▶ _WORK INSTRUCTION_
Where in the data below does the word "text" appear? Copy every line that has it.

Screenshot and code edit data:

*** Begin section ***

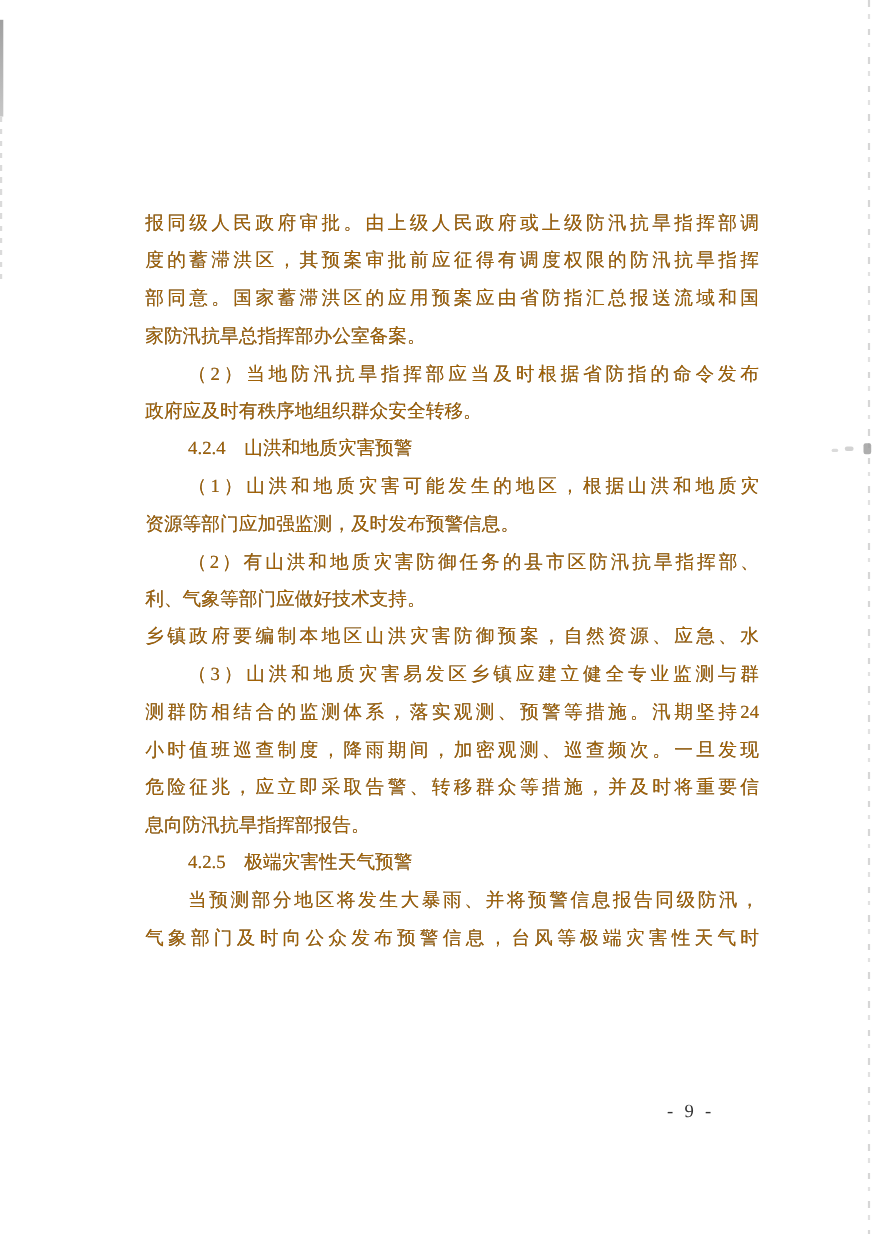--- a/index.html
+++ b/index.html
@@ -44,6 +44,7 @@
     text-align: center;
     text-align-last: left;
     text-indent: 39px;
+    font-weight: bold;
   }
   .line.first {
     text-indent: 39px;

*** End section ***

▶ _EXERCISE RESPONSE_
     text-align: center;
     text-align-last: left;
     text-indent: 39px;
     text-indent: 39px;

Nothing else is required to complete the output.